En l'honneur de l'éclipse annulaire d'aujourd'hui, entre 11h55 et 12h20, un poème de Victor Hugo. Face à l'effarement des éclipses, Hugo retranscrit la remise en question de l'Humanité de ses sens et ses convictions. Prestidigitateur de renom, le monde surprend et questionne, changeant ainsi la certitude de ses spectateurs.
L'éclipse, c'est aussi le moment où, pendant un court instant, nous sommes plongés dans le noir. Un noir physique, mais aussi spirituel. Un astre couvre un autre et une chose remplace une autre. Pendant une éclipse, le mal prend la place du bien pendant que la nuit prend la place du jour. Un moment de liberté permis par les cieux, dont personne ne peut jouir, le temps de se remettre de sa stupeur. L'Homme, à l'égo démesuré, en vient à nier le tour joué par l'Univers, prônant l'impossibilité de ce que ses yeux voient. Une vérité vacillante face au poids de la réalité, qui pourrait questionner sur la réalité de la Mort et nos convictions liées au temps. Maniant sa boule de cristal et son écosystème, le démon omniscient joue de sa connaissance pour torturer les vivants par leurs maigres connaissance. Le Méconnu ne perdra jamais son statut, et le vent sera forcément lourd à nouveau, accompagné d'un espace froid et d'un globe nu, pour son plus grand plaisir.
L'homme a devant les yeux de la brume, un reflux,
On ne sait quoi de pâle et de crépusculaire ;
On n'a plus d'allégresse, on n'a plus de colère ;
La disparition produit l'effarement.
L'œil fauve du hibou regarde affreusement.
Toutes sortes d'éclairs inexplicables brillent.
L'autel penche, et les vers du sépulcre y fourmillent.

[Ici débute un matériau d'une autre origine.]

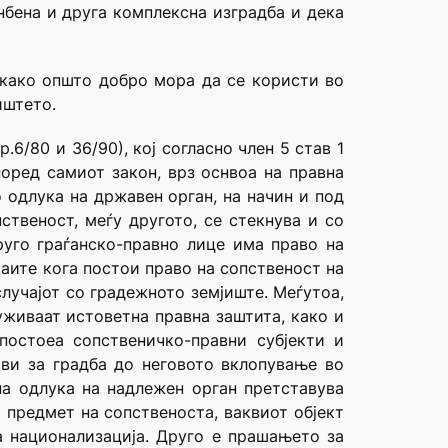
нбена и друга комплексна изградба и дека
 како општо добро мора да се користи во
иштето.
6/80 и 36/90), кој согласно член 5 став 1
поред самиот закон, врз оснвоа на правна
о одлука на државен орган, на начин и под
ственост, меѓу другото, се стекнува и со
руго граѓанско-правно лице има право на
чаите кога постои право на сопственост на
случајот со градежното земјиште. Меѓутоа,
уживаат истоветна правна заштита, како и
постоеа сопственичко-правни субјекти и
ови за градба до неговото вклопување во
а одлука на надлежен орган претставува
 предмет на сопственоста, ваквиот објект
а национализација. Друго е прашањето за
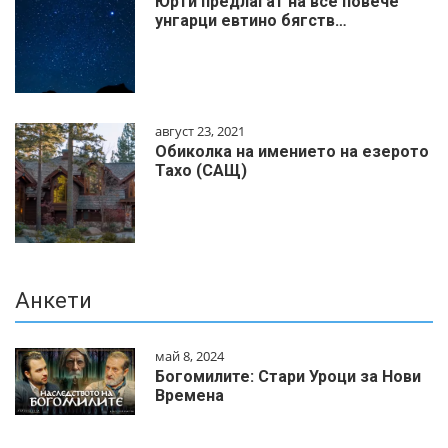
Юрти предлагат на все повече
унгарци евтино бягств…
август 23, 2021
Обиколка на имението на езерото
Тахо (САЩ)
Анкети
май 8, 2024
Богомилите: Стари Уроци за Нови
Времена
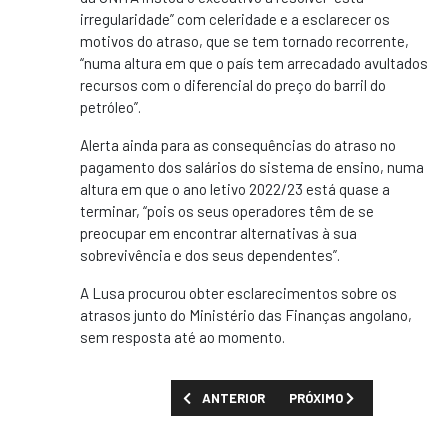
irregularidade” com celeridade e a esclarecer os
motivos do atraso, que se tem tornado recorrente,
“numa altura em que o país tem arrecadado avultados
recursos com o diferencial do preço do barril do
petróleo”.
Alerta ainda para as consequências do atraso no
pagamento dos salários do sistema de ensino, numa
altura em que o ano letivo 2022/23 está quase a
terminar, “pois os seus operadores têm de se
preocupar em encontrar alternativas à sua
sobrevivência e dos seus dependentes”.
A Lusa procurou obter esclarecimentos sobre os
atrasos junto do Ministério das Finanças angolano,
sem resposta até ao momento.
ARTIGO ANTERIOR: OPOSIÇÃO ANGOLANA R
PRÓXIMO ARTIGO: JOÃO 
ANTERIOR
PRÓXIMO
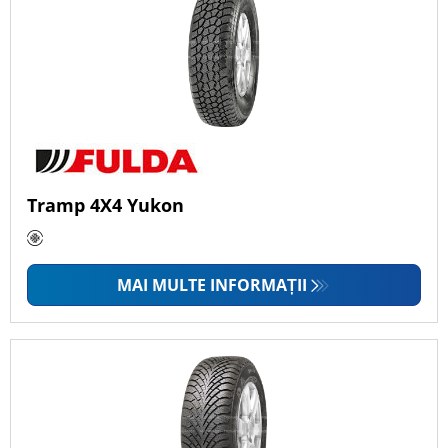
Tramp 4X4 Yukon
MAI MULTE INFORMAȚII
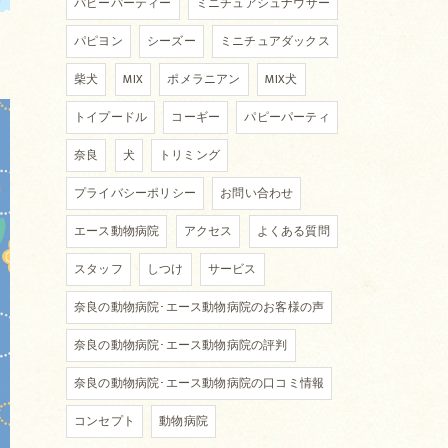
パピーパーティー
ミニチュアシュナウザー
パピヨン
シーズー
ミニチュアダックス
柴犬
MIX
ポメラニアン
MIX犬
トイプードル
コーギー
パピーパーティ
奈良
犬
トリミング
プライバシーポリシー
お問い合わせ
エース動物病院
アクセス
よくある質問
スタッフ
しつけ
サービス
奈良の動物病院･エース動物病院のお客様の声
奈良の動物病院･エース動物病院の評判
奈良の動物病院･エース動物病院の口コミ情報
コンセプト
動物病院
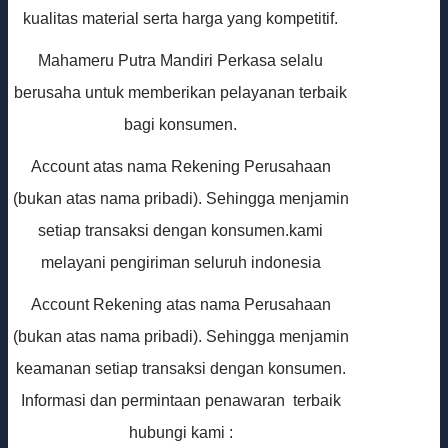
kualitas material serta harga yang kompetitif.
Mahameru Putra Mandiri Perkasa selalu
berusaha untuk memberikan pelayanan terbaik
bagi konsumen.
Account atas nama Rekening Perusahaan
(bukan atas nama pribadi). Sehingga menjamin
setiap transaksi dengan konsumen.kami
melayani pengiriman seluruh indonesia
Account Rekening atas nama Perusahaan
(bukan atas nama pribadi). Sehingga menjamin
keamanan setiap transaksi dengan konsumen.
Informasi dan permintaan penawaran terbaik
hubungi kami :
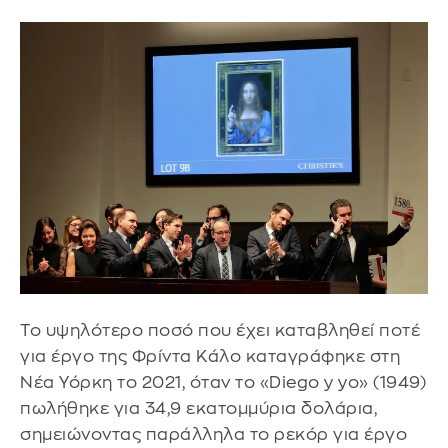
Το υψηλότερο ποσό που έχει καταβληθεί ποτέ
για έργο της Φρίντα Κάλο καταγράφηκε στη
Νέα Υόρκη το 2021, όταν το «Diego y yo» (1949)
πωλήθηκε για 34,9 εκατομμύρια δολάρια,
σημειώνοντας παράλληλα το ρεκόρ για έργο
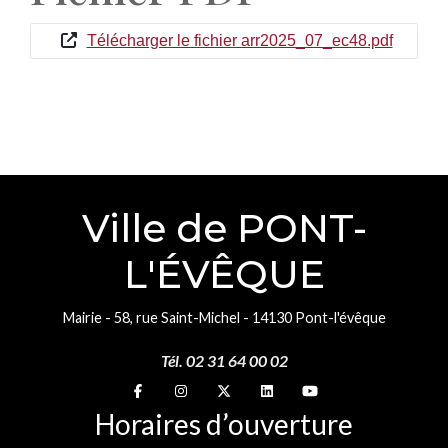
Télécharger le fichier arr2025_07_ec48.pdf
Ville de PONT-
L'ÉVÊQUE
Mairie - 58, rue Saint-Michel - 14130 Pont-l'évêque
Tél. 02 31 64 00 02
Suivez-nous sur
Suivez-nous sur
Suivez-nous sur
Suivez-nous sur
Suivez-nous sur
Horaires d’ouverture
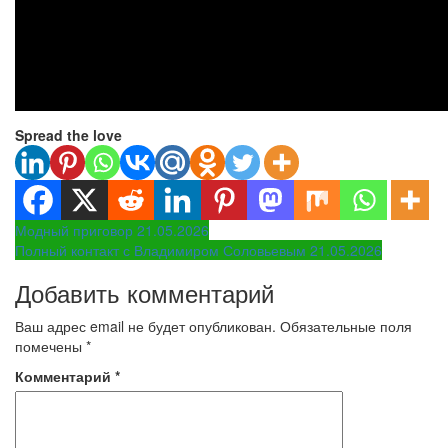
Spread the love
Навигация
Модный приговор 21.05.2026
Полный контакт с Владимиром Соловьевым 21.05.2026
по
Добавить комментарий
записям
Ваш адрес email не будет опубликован.
Обязательные поля
помечены
*
Комментарий
*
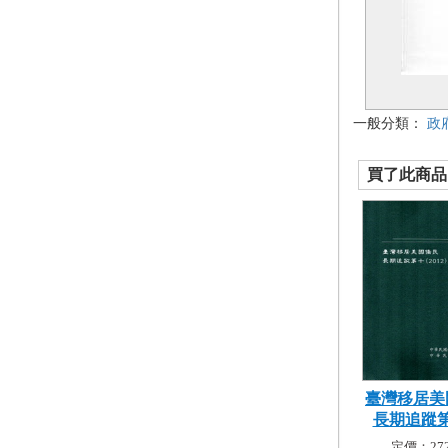
一般分類：
政
買了此商品的
臺灣移居美
長期追蹤第十
定價：272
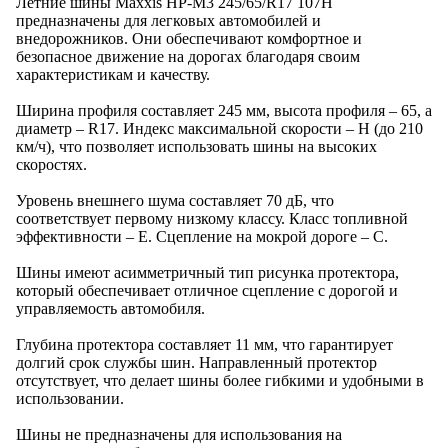
Летние шины Maxxis HP-M3 245/65/R17 107H
предназначены для легковых автомобилей и
внедорожников. Они обеспечивают комфортное и
безопасное движение на дорогах благодаря своим
характеристикам и качеству.
Ширина профиля составляет 245 мм, высота профиля – 65, а
диаметр – R17. Индекс максимальной скорости – H (до 210
км/ч), что позволяет использовать шины на высоких
скоростях.
Уровень внешнего шума составляет 70 дБ, что
соответствует первому низкому классу. Класс топливной
эффективности – E. Сцепление на мокрой дороге – C.
Шины имеют асимметричный тип рисунка протектора,
который обеспечивает отличное сцепление с дорогой и
управляемость автомобиля.
Глубина протектора составляет 11 мм, что гарантирует
долгий срок службы шин. Направленный протектор
отсутствует, что делает шины более гибкими и удобными в
использовании.
Шины не предназначены для использования на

Tout se mêle ; Irmensul ressemble à Jéhovah ;
Le sage stupéfait balbutie et s'en va ;
Le mal semble identique au bien dans la pénombre ;
On ne voit que le pied de l'échelle du Nombre
Et l'on n'ose monter vers l'obscur infini.
Dodone vaguement parle à Gethsémani,
L'Œta fume non loin du Sinaï qui tonne ;
On fouille, on rêve, on nie, on querelle, on s'étonne ;
Des aveugles entr'eux se montrent le chemin ;
Le divin ciel a tort devant l'esprit humain ;
Le penseur est croyant, le savant est athée ;
La conscience écoute, essaye, et, déroutée,
Prend le faux pour le vrai dans ces tâtonnements.
Où l'un voit des védas, l'autre voit des romans.
Les choses qu'on nommait vertus perdent leurs formes.
Les monstruosités font des ombres énormes
Jusque sur l'âme humaine et sur le firmament.
Plus d'honneur, plus de foi, plus rien, plus de serment.
On voit encor la cime, on ne voit plus le phare.
Une lueur de torche empourpre la tiare.
On cherche à voir, on rôde, on va, le cou tendu.
L'amour au fond des cœurs bat de l'aile éperdu
Comme s'il n'était plus en sûreté dans l'homme.
La route est noire ; on crie, on s'appelle, on se nomme.
Qui donc est là ? Parlez. On tâte son voisin.
La foule éparse flotte avec un bruit d'essaim ;
On se touche, on se voit, mais on n'est plus ensemble.
Le mal est empereur, la nuit est reine. On tremble.
Un trône d'ombre est là. Les misérables font
Des groupes effrayants dans l'abîme profond ;
On croit voir des glaçons que les gouffres charrient ;
Tout est confus et blême ; et les ténèbres rient.
Le fond du ciel est trouble, horrible et pluvieux ;
Et le petit enfant qui passe paraît vieux.
Il semble que la vie éternelle décroisse.
L'âme alors est sinistre, et voit avec angoisse
Ces occultations redoutables de Dieu.
Naît-on ? Meurt-on ? Quel est le temps ? Quel est le lieu ?
Les peuples sont hagards ; ces brins d'herbe frissonnent ;
On entend des tocsins et des clairons qui sonnent ;
Le vent est lourd, l'espace est froid, le globe est nu ;
Le démon souriant dit : Je suis méconnu.